Given request:
Rewrite the listing below as a numbered list, leaving out any blank lines.

■ ■ ■ ■

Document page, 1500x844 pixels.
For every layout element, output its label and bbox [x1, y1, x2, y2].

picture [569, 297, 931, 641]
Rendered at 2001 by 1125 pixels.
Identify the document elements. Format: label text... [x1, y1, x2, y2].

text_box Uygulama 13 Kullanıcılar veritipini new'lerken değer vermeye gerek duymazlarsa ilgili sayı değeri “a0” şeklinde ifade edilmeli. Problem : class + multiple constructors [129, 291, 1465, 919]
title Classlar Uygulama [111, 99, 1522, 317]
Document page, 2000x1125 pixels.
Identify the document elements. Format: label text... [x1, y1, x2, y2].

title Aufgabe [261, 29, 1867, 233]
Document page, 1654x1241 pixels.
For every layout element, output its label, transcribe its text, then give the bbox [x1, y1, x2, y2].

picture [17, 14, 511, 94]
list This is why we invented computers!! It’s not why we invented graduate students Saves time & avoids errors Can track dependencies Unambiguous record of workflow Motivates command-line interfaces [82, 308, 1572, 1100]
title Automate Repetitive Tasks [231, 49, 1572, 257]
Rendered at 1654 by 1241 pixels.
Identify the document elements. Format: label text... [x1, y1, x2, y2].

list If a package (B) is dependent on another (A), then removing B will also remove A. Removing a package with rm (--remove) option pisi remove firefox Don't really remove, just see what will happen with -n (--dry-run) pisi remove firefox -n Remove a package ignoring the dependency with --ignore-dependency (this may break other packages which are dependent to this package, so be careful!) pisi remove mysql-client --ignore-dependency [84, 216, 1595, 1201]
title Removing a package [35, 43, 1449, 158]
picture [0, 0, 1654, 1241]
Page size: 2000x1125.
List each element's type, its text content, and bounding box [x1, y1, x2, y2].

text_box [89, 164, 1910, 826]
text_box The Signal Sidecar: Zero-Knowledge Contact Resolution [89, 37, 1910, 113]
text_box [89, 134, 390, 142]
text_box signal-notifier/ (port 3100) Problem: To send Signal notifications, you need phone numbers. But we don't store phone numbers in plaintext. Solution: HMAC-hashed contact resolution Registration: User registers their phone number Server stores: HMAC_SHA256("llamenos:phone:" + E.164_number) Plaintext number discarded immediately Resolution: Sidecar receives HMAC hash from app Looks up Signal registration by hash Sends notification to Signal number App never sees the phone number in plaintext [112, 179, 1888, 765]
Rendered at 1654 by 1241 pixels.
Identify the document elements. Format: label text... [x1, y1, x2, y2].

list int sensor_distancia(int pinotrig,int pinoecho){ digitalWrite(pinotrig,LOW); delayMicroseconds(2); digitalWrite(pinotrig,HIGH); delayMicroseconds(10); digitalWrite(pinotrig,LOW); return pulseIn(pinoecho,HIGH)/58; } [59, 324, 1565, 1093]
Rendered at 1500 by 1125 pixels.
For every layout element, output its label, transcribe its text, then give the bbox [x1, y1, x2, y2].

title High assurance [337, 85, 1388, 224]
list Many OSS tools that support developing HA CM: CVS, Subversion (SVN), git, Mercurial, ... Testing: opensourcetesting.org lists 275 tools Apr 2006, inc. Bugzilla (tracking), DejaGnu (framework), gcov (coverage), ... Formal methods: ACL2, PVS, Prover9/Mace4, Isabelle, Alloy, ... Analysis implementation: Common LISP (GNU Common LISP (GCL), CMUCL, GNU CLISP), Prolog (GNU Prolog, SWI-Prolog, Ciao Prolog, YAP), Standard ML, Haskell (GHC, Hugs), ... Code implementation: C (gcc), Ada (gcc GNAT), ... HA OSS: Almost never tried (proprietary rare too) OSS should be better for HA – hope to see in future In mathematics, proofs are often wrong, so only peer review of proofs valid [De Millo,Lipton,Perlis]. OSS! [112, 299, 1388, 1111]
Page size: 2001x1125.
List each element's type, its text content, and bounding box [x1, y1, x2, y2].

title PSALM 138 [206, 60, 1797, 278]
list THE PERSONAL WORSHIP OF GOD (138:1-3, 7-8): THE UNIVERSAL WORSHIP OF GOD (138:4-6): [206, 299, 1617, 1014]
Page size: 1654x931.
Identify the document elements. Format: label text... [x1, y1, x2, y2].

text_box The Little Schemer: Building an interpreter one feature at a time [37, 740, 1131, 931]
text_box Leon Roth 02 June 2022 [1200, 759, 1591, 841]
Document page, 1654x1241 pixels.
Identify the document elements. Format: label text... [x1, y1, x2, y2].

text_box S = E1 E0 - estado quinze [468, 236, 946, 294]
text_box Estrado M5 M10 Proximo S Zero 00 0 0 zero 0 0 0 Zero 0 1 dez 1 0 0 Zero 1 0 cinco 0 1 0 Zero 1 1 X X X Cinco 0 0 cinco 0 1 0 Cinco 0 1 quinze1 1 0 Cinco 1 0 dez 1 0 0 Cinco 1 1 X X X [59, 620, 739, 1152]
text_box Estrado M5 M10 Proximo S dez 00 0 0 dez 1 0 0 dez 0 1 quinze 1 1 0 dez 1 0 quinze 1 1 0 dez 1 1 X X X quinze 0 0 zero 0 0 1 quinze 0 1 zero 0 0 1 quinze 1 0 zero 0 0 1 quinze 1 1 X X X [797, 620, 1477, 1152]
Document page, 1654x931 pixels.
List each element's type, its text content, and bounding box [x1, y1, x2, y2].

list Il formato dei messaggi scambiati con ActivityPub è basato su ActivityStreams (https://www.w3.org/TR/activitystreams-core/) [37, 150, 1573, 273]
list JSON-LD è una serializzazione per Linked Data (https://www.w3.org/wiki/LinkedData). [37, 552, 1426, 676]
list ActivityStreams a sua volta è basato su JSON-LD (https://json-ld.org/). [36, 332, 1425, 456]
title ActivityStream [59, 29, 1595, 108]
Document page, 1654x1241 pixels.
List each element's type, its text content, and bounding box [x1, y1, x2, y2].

■ ■ ■ ■

Answer to the exercise:
1. Document page, 1500x844 pixels.
2. For every layout element, output its label and bbox [x1, y1, x2, y2].
3. picture [569, 297, 931, 641]
4. Rendered at 2001 by 1125 pixels.
5. Identify the document elements. Format: label text... [x1, y1, x2, y2].
6. text_box Uygulama 13 Kullanıcılar veritipini new'lerken değer vermeye gerek duymazlarsa ilgili sayı değeri “a0” şeklinde ifade edilmeli. Problem : class + multiple constructors [129, 291, 1465, 919]
7. title Classlar Uygulama [111, 99, 1522, 317]
8. Document page, 2000x1125 pixels.
9. Identify the document elements. Format: label text... [x1, y1, x2, y2].
10. title Aufgabe [261, 29, 1867, 233]
11. Document page, 1654x1241 pixels.
12. For every layout element, output its label, transcribe its text, then give the bbox [x1, y1, x2, y2].
13. picture [17, 14, 511, 94]
14. list This is why we invented computers!! It’s not why we invented graduate students Saves time & avoids errors Can track dependencies Unambiguous record of workflow Motivates command-line interfaces [82, 308, 1572, 1100]
15. title Automate Repetitive Tasks [231, 49, 1572, 257]
16. Rendered at 1654 by 1241 pixels.
17. Identify the document elements. Format: label text... [x1, y1, x2, y2].
18. list If a package (B) is dependent on another (A), then removing B will also remove A. Removing a package with rm (--remove) option pisi remove firefox Don't really remove, just see what will happen with -n (--dry-run) pisi remove firefox -n Remove a package ignoring the dependency with --ignore-dependency (this may break other packages which are dependent to this package, so be careful!) pisi remove mysql-client --ignore-dependency [84, 216, 1595, 1201]
19. title Removing a package [35, 43, 1449, 158]
20. picture [0, 0, 1654, 1241]
21. Page size: 2000x1125.
22. List each element's type, its text content, and bounding box [x1, y1, x2, y2].
23. text_box [89, 164, 1910, 826]
24. text_box The Signal Sidecar: Zero-Knowledge Contact Resolution [89, 37, 1910, 113]
25. text_box [89, 134, 390, 142]
26. text_box signal-notifier/ (port 3100) Problem: To send Signal notifications, you need phone numbers. But we don't store phone numbers in plaintext. Solution: HMAC-hashed contact resolution Registration: User registers their phone number Server stores: HMAC_SHA256("llamenos:phone:" + E.164_number) Plaintext number discarded immediately Resolution: Sidecar receives HMAC hash from app Looks up Signal registration by hash Sends notification to Signal number App never sees the phone number in plaintext [112, 179, 1888, 765]
27. Rendered at 1654 by 1241 pixels.
28. Identify the document elements. Format: label text... [x1, y1, x2, y2].
29. list int sensor_distancia(int pinotrig,int pinoecho){ digitalWrite(pinotrig,LOW); delayMicroseconds(2); digitalWrite(pinotrig,HIGH); delayMicroseconds(10); digitalWrite(pinotrig,LOW); return pulseIn(pinoecho,HIGH)/58; } [59, 324, 1565, 1093]
30. Rendered at 1500 by 1125 pixels.
31. For every layout element, output its label, transcribe its text, then give the bbox [x1, y1, x2, y2].
32. title High assurance [337, 85, 1388, 224]
33. list Many OSS tools that support developing HA CM: CVS, Subversion (SVN), git, Mercurial, ... Testing: opensourcetesting.org lists 275 tools Apr 2006, inc. Bugzilla (tracking), DejaGnu (framework), gcov (coverage), ... Formal methods: ACL2, PVS, Prover9/Mace4, Isabelle, Alloy, ... Analysis implementation: Common LISP (GNU Common LISP (GCL), CMUCL, GNU CLISP), Prolog (GNU Prolog, SWI-Prolog, Ciao Prolog, YAP), Standard ML, Haskell (GHC, Hugs), ... Code implementation: C (gcc), Ada (gcc GNAT), ... HA OSS: Almost never tried (proprietary rare too) OSS should be better for HA – hope to see in future In mathematics, proofs are often wrong, so only peer review of proofs valid [De Millo,Lipton,Perlis]. OSS! [112, 299, 1388, 1111]
34. Page size: 2001x1125.
35. List each element's type, its text content, and bounding box [x1, y1, x2, y2].
36. title PSALM 138 [206, 60, 1797, 278]
37. list THE PERSONAL WORSHIP OF GOD (138:1-3, 7-8): THE UNIVERSAL WORSHIP OF GOD (138:4-6): [206, 299, 1617, 1014]
38. Page size: 1654x931.
39. Identify the document elements. Format: label text... [x1, y1, x2, y2].
40. text_box The Little Schemer: Building an interpreter one feature at a time [37, 740, 1131, 931]
41. text_box Leon Roth 02 June 2022 [1200, 759, 1591, 841]
42. Document page, 1654x1241 pixels.
43. Identify the document elements. Format: label text... [x1, y1, x2, y2].
44. text_box S = E1 E0 - estado quinze [468, 236, 946, 294]
45. text_box Estrado M5 M10 Proximo S Zero 00 0 0 zero 0 0 0 Zero 0 1 dez 1 0 0 Zero 1 0 cinco 0 1 0 Zero 1 1 X X X Cinco 0 0 cinco 0 1 0 Cinco 0 1 quinze1 1 0 Cinco 1 0 dez 1 0 0 Cinco 1 1 X X X [59, 620, 739, 1152]
46. text_box Estrado M5 M10 Proximo S dez 00 0 0 dez 1 0 0 dez 0 1 quinze 1 1 0 dez 1 0 quinze 1 1 0 dez 1 1 X X X quinze 0 0 zero 0 0 1 quinze 0 1 zero 0 0 1 quinze 1 0 zero 0 0 1 quinze 1 1 X X X [797, 620, 1477, 1152]
47. Document page, 1654x931 pixels.
48. List each element's type, its text content, and bounding box [x1, y1, x2, y2].
49. list Il formato dei messaggi scambiati con ActivityPub è basato su ActivityStreams (https://www.w3.org/TR/activitystreams-core/) [37, 150, 1573, 273]
50. list JSON-LD è una serializzazione per Linked Data (https://www.w3.org/wiki/LinkedData). [37, 552, 1426, 676]
51. list ActivityStreams a sua volta è basato su JSON-LD (https://json-ld.org/). [36, 332, 1425, 456]
52. title ActivityStream [59, 29, 1595, 108]
53. Document page, 1654x1241 pixels.
54. List each element's type, its text content, and bounding box [x1, y1, x2, y2].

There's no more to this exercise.